DAG quality depends on domain knowledge. Incorrect dependency annotations produce incorrect reasoning structures. The planner must understand clinical causality to build valid graphs.
Parallel execution gains are architectural. In a standard chat context, Claude processes branches sequentially even if structured as a DAG. The throughput gains (1.7x) from the paper require the custom inference engine with KV-cache sharing and frontier-based scheduling. The accuracy benefits (up to 8.9%) still apply from the structured decomposition alone.

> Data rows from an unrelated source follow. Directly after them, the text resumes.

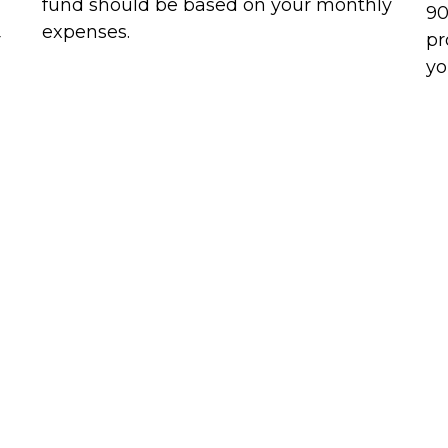
fund should be based on your monthly
90
expenses.
r
pr
yo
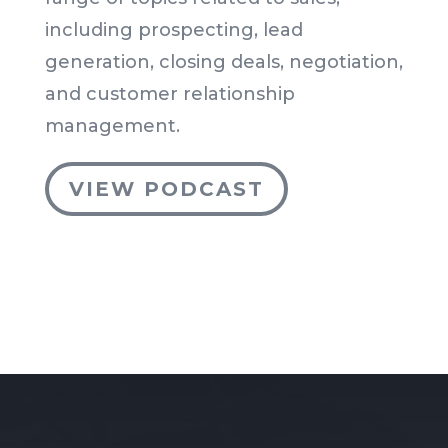
including prospecting, lead
generation, closing deals, negotiation,
and customer relationship
management.
VIEW PODCAST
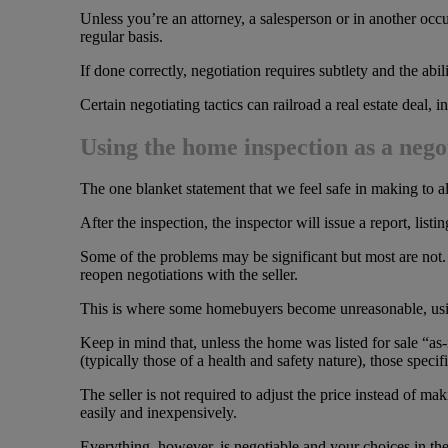
Unless you’re an attorney, a salesperson or in another occup
regular basis.
If done correctly, negotiation requires subtlety and the abil
Certain negotiating tactics can railroad a real estate deal,
Using the home inspection as a nego
The one blanket statement that we feel safe in making to a
After the inspection, the inspector will issue a report, lis
Some of the problems may be significant but most are not. 
reopen negotiations with the seller.
This is where some homebuyers become unreasonable, using
Keep in mind that, unless the home was listed for sale “as-
(typically those of a health and safety nature), those speci
The seller is not required to adjust the price instead of m
easily and inexpensively.
Everything, however, is negotiable and your choices in the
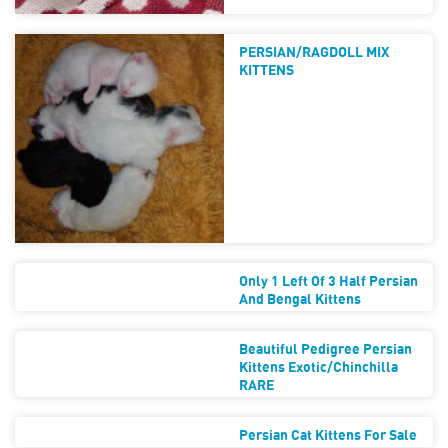
PERSIAN/RAGDOLL MIX
KITTENS
Only 1 Left Of 3 Half Persian
And Bengal Kittens
Beautiful Pedigree Persian
Kittens Exotic/Chinchilla
RARE
Persian Cat Kittens For Sale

Not a substitute for clinical judgment. The framework improves reasoning structure but does not guarantee correctness. All medical reasoning outputs should be reviewed by qualified clinicians.

Reference

Paper: MedVerse: Efficient and Reliable Medical Reasoning via DAG-Structured Parallel Execution — Chen et al., 2026. Focus on Section 3 (Petri net formalization), Section 3.3 (topology-aware attention), and Section 3.4 (inference engine) for implementation details. The MedVerse-14K dataset construction pipeline (Section 3.1) is valuable if building training data for structured medical reasoning.